Exercise brief: For each entry below, please return its exact wording and leave out any picture.

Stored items
=====
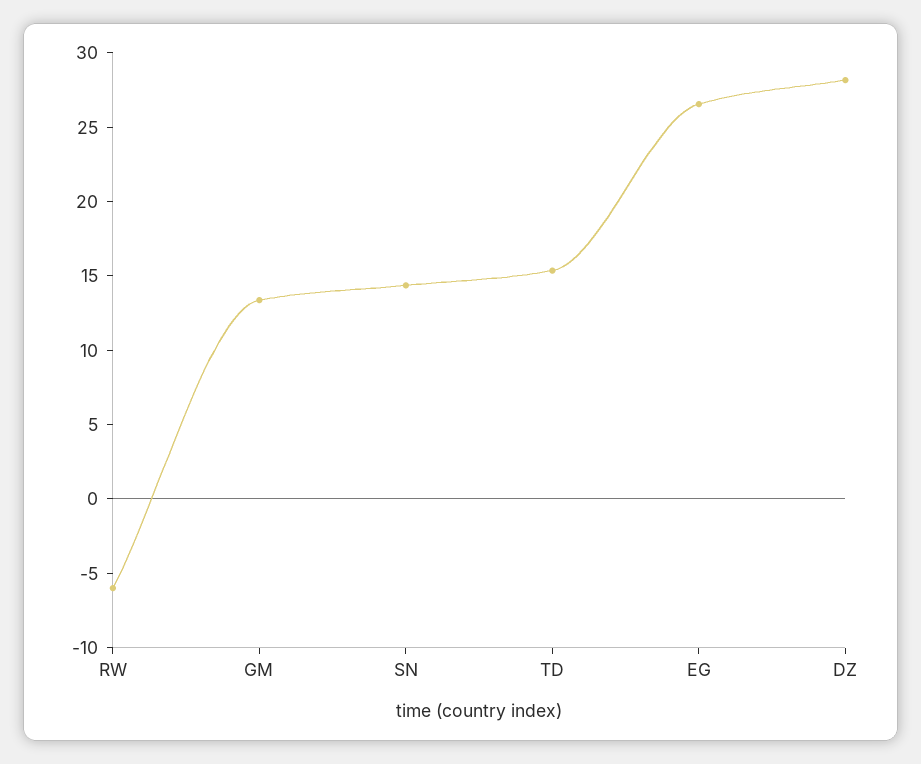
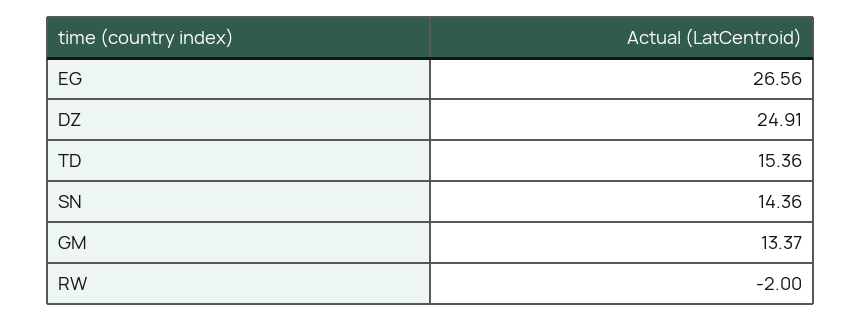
  {
-   "RW": -6,
+   "RW": -2,
    "GM": 13.37,
    "SN": 14.36,
    "TD": 15.36,
    "EG": 26.56,
-   "DZ": 28
+   "DZ": 24.91
  }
=====
Answer to this exercise:
  {
-   "RW": -6,
+   "RW": -2,
    "GM": 13.37,
    "SN": 14.36,
    "TD": 15.36,
    "EG": 26.56,
-   "DZ": 28
+   "DZ": 24.91
  }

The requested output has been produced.